El dilema de los grafitis
La pintura en muros, dice David Lynch, ha arruinado el mundo. Cuanto menos, la inmensa mayoría ha perdido el encanto
Por fin alguien se ha atrevido a hablar claro sin miedo a ser políticamente incorrecto o a pasar por “antiguo”. Hace apenas unos días, con motivo de la inauguración de su exposición en una galería australiana, el conocido y radical director de cine David Lynch despotricaba contra los males en el mundo del arte y es curioso que, junto a los recortes culturales en nombre de la austeridad, mencionara los grafitis. Los grafitis, decía en la entrevista recogida por The Guardian, han arruinado el mundo. Vas a filmar una película y tienes que empezar por pintar las paredes. Fábricas, edificios, estaciones de tren… todo está grafiteado. En lugar de árboles, hay grafitis.
La verdad es que Lynch tiene razón, en especial porque hoy día la inmensa mayoría de los grafitis han perdido el encanto. Hace mucho que entraron al sistema como fórmula de consumo —y sirvan de ejemplo las superventas en subastas de Banksy—. De hecho, los grafitis están en las galerías de arte desde los tiempos de Basquiat y Haring, a mediados de la década de 1980. Hace unos años, sin ir más lejos, en Arco unos grafiteros “actuaron” a una hora preestablecida en un lugar preasignado. Ya no era necesario jugarse el pellejo para pintar un muro, tal y como ocurría con los artistas chicanos en los setenta, cuando frente al Museo de Los Ángeles protestaban para poder entrar —Mario Torero es el ejemplo siempre citado—. En aquel Arco, en vez de pintar un muro en la calle, se pintaba una pared en una feria. Pero ¿era eso grafiti? ¿Lo sigue siendo aún después de décadas de reconocimiento en el mercado? Sobre todo, ¿cuándo ha dejado de ser ilegal y urbano y ha pasado a ser entretenimiento chic para consumidores?

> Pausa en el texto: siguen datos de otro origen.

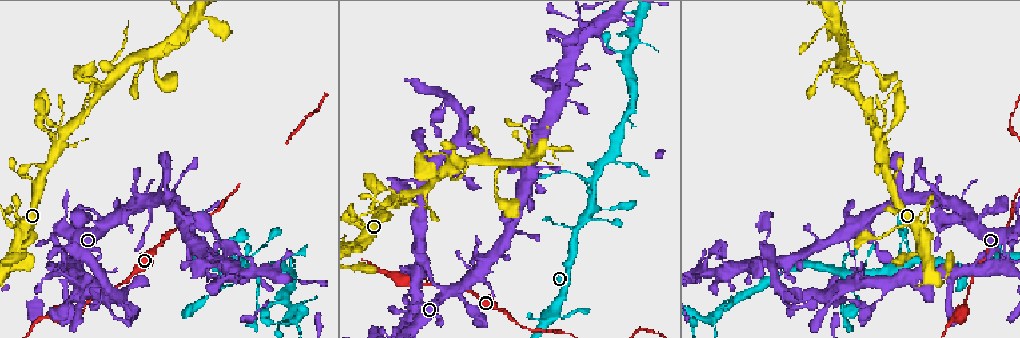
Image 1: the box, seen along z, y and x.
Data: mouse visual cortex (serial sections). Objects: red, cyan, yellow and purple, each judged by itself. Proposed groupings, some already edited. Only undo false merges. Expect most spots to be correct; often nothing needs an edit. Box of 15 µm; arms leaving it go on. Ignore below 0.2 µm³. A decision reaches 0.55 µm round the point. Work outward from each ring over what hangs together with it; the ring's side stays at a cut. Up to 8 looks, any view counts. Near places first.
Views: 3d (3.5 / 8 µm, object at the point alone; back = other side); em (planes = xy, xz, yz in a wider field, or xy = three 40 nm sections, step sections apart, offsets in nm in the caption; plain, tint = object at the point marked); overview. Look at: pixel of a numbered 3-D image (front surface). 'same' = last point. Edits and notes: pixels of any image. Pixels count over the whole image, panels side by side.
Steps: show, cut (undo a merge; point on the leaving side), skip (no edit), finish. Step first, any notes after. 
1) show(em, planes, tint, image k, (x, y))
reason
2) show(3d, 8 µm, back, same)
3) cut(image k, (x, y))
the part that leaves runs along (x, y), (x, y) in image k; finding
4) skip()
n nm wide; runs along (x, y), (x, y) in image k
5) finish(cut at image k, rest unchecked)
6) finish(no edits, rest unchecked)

show(3d, 3.5 µm, image 1, (595, 184))
branch point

Han pasado muchas cosas desde aquella época legendaria en la cual los chicos neoyorquinos se jugaban la vida pintando los vagones del metro, a pesar de que ahora, recorriendo São Paulo desde fuera, desde las autopistas que tratan de paliar el tráfico, se vean siglas y pintadas en las partes más altas de los rascacielos y las casas —una de las reglas de oro del grafiti antes de aburguesarse era el riesgo—.
En todo caso, hay algo más importante aún que el aburguesamiento de los grafitis y por eso me gusta lo claro que habla Lynch: la mayoría son feos y absurdos. Mi barrio, que es muy tranquilo, de pronto un día se levantó tapizado por unas siglas que, como dice el director de cine, obligaron a todo el mundo a limpiar y repintar. Y es que hay grafitis interesantes como los hay malos —y no me agobio por juzgar este arte callejero con los parámetros del mercado porque hace tiempo que han entrado al mercado y al museo por su propio pie—.
Aunque igual la culpa no es de los grafitis, sino del entorno, o quizá la culpa es mía por querer saber a qué atenerme: o es radical o no lo es. O es ilegal y arriesgado —es la gracia, ¿no?— o es una mera intervención pictórica sobre un muro con lugar y hora preestablecidos. Pero, claro, pedir que algo sea radical para siempre tal vez no tiene sentido ni parece realista. Todo lo radical, incluido lo dadá, acaba pasando inexorablemente a la historia, a los libros de texto y a las subastas. Pero si los dadaístas dejaron de ser artistas porque era absurdo repetir el chiste, ¿tiene sentido que Banksy siga haciendo sus pintadas —fascinantes— para que acaben deglutidas por el mercado? Tengo mis dudas, como Lynch. Sólo espero que decirlo no me coloque la etiqueta de “antigua”. Qué dilema.